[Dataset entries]
·····

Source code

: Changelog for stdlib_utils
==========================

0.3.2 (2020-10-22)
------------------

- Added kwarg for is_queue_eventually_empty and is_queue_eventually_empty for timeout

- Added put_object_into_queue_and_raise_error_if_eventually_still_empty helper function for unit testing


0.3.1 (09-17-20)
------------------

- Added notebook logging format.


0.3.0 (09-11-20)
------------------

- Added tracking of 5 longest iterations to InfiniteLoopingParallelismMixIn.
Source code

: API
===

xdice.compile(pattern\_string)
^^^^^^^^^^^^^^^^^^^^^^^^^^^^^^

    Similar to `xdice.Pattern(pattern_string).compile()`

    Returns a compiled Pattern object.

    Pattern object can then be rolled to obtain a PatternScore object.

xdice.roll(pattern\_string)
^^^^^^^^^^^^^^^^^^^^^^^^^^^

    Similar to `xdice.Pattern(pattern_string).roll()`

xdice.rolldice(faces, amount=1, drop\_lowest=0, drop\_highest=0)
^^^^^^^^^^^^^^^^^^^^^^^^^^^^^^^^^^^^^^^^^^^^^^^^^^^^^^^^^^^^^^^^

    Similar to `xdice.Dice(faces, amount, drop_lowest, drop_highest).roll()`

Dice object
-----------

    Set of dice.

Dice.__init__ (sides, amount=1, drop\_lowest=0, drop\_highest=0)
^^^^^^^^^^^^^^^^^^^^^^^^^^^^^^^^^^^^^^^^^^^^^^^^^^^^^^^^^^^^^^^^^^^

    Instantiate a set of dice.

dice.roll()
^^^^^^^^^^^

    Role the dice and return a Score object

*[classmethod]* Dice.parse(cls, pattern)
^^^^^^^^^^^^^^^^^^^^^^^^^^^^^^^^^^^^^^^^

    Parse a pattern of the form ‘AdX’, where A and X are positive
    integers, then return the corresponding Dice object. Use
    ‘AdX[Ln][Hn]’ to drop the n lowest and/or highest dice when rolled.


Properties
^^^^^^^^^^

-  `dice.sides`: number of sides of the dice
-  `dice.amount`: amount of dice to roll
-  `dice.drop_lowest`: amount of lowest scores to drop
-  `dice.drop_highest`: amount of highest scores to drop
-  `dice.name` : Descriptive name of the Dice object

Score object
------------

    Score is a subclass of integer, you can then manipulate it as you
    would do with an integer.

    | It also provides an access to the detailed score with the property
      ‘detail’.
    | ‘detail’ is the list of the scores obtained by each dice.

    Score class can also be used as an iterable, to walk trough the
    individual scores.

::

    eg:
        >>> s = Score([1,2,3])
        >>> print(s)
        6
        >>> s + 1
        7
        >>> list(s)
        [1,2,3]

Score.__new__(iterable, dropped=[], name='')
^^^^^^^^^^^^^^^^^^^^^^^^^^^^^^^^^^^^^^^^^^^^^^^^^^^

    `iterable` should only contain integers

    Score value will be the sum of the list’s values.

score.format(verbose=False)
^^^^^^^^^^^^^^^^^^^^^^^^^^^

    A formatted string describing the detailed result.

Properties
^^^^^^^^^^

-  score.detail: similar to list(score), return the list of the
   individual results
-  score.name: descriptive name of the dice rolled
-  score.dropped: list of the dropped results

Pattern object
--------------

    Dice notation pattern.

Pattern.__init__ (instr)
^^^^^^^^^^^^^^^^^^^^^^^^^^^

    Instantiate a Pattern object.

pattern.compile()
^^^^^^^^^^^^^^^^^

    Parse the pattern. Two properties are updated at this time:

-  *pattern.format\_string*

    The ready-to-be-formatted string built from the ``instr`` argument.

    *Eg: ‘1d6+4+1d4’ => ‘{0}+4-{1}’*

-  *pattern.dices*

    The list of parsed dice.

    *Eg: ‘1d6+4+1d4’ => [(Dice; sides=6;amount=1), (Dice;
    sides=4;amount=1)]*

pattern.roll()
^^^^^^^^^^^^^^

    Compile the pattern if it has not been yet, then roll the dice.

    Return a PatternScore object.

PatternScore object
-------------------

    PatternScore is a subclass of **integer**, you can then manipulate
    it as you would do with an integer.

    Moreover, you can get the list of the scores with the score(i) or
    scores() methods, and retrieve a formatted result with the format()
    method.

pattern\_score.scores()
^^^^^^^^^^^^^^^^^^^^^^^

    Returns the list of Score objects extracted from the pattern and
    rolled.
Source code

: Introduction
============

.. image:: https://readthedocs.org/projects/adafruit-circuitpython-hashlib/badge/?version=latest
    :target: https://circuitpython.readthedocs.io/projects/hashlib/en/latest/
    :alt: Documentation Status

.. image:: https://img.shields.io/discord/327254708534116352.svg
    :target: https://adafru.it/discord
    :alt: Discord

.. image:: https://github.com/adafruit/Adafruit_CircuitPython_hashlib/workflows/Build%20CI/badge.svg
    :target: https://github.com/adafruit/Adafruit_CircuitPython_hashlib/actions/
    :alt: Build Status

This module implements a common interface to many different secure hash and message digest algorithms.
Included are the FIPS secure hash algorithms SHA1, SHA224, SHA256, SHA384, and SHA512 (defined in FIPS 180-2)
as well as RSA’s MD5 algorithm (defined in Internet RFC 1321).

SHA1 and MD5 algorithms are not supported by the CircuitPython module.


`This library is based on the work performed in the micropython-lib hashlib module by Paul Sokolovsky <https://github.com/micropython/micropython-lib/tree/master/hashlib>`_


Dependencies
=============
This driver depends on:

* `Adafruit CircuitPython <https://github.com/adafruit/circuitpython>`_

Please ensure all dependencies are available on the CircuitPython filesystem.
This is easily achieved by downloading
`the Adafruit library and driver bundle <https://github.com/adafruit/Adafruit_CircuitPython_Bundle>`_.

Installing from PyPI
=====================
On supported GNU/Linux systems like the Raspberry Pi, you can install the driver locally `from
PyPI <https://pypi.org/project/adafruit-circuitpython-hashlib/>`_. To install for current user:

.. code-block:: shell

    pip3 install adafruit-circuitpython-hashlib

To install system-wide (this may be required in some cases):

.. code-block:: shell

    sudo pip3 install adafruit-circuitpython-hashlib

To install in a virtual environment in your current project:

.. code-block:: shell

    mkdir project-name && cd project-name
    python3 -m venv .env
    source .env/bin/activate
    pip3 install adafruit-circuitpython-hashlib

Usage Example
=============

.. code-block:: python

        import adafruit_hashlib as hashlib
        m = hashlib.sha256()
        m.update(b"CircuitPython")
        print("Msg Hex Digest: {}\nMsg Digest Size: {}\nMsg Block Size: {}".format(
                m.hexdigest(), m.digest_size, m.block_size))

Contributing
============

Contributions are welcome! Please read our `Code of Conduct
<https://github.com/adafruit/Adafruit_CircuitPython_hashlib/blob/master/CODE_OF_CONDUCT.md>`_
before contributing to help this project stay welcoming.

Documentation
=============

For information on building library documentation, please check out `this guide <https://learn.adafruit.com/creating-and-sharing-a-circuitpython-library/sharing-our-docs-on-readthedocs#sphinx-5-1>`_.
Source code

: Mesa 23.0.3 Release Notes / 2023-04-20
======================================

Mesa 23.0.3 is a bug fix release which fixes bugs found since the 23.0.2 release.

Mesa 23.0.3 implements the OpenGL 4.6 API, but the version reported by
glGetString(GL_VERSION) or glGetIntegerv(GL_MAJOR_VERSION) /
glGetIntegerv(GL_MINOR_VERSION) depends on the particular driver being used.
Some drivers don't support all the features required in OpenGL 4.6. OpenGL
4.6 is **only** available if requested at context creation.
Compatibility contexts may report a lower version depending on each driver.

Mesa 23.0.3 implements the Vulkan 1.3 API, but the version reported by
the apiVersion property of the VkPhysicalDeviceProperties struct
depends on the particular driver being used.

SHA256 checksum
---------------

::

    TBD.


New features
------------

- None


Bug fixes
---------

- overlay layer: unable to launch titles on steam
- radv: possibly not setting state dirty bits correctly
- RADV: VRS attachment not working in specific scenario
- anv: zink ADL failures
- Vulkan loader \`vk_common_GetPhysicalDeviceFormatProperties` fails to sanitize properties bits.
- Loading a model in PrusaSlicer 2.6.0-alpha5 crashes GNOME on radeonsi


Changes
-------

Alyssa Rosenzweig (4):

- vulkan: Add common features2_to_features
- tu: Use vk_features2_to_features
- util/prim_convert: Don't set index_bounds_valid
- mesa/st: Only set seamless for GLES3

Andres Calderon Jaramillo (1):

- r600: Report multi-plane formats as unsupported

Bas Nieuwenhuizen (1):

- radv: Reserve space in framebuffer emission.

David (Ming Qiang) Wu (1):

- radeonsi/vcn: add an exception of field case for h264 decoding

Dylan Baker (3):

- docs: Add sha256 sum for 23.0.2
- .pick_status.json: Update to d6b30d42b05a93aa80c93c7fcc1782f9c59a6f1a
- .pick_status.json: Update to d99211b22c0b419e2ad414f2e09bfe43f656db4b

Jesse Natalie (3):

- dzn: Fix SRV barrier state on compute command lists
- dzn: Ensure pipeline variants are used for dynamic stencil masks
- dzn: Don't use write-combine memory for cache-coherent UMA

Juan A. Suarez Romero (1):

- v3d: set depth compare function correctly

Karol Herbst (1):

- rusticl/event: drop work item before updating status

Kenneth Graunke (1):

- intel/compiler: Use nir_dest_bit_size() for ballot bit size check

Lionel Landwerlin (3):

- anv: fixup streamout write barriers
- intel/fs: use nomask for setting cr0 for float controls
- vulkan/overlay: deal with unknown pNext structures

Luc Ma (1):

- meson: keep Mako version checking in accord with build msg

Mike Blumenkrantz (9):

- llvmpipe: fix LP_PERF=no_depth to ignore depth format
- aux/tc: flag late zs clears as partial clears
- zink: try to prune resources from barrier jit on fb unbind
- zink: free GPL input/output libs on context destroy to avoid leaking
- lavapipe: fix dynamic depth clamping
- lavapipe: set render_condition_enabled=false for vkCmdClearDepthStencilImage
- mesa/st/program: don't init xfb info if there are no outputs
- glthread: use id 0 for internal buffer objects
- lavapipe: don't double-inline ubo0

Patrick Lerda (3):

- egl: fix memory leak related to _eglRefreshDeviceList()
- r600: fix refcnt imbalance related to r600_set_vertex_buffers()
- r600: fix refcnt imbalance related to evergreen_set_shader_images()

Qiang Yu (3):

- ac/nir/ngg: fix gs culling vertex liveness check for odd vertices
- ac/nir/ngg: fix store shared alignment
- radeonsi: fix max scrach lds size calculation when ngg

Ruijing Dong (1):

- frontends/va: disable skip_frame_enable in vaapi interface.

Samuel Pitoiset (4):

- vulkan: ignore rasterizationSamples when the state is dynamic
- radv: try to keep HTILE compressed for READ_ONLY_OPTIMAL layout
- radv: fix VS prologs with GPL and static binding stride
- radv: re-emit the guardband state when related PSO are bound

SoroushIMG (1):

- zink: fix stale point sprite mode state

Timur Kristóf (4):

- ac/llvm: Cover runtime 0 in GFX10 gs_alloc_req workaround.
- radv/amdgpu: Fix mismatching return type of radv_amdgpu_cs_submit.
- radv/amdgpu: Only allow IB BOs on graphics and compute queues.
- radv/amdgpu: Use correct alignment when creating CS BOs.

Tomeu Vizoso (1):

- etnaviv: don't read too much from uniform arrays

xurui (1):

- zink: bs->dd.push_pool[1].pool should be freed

·····

EXERCISE: Restate word for word the entries above, starting at the line with "A formatted string" and ending at the line with "pattern.roll()", inclusive, and no others.

SOLUTION FOR THIS EXERCISE:
    A formatted string describing the detailed result.

Properties
^^^^^^^^^^

-  score.detail: similar to list(score), return the list of the
   individual results
-  score.name: descriptive name of the dice rolled
-  score.dropped: list of the dropped results

Pattern object
--------------

    Dice notation pattern.

Pattern.__init__ (instr)
^^^^^^^^^^^^^^^^^^^^^^^^^^^

    Instantiate a Pattern object.

pattern.compile()
^^^^^^^^^^^^^^^^^

    Parse the pattern. Two properties are updated at this time:

-  *pattern.format\_string*

    The ready-to-be-formatted string built from the ``instr`` argument.

    *Eg: ‘1d6+4+1d4’ => ‘{0}+4-{1}’*

-  *pattern.dices*

    The list of parsed dice.

    *Eg: ‘1d6+4+1d4’ => [(Dice; sides=6;amount=1), (Dice;
    sides=4;amount=1)]*

pattern.roll()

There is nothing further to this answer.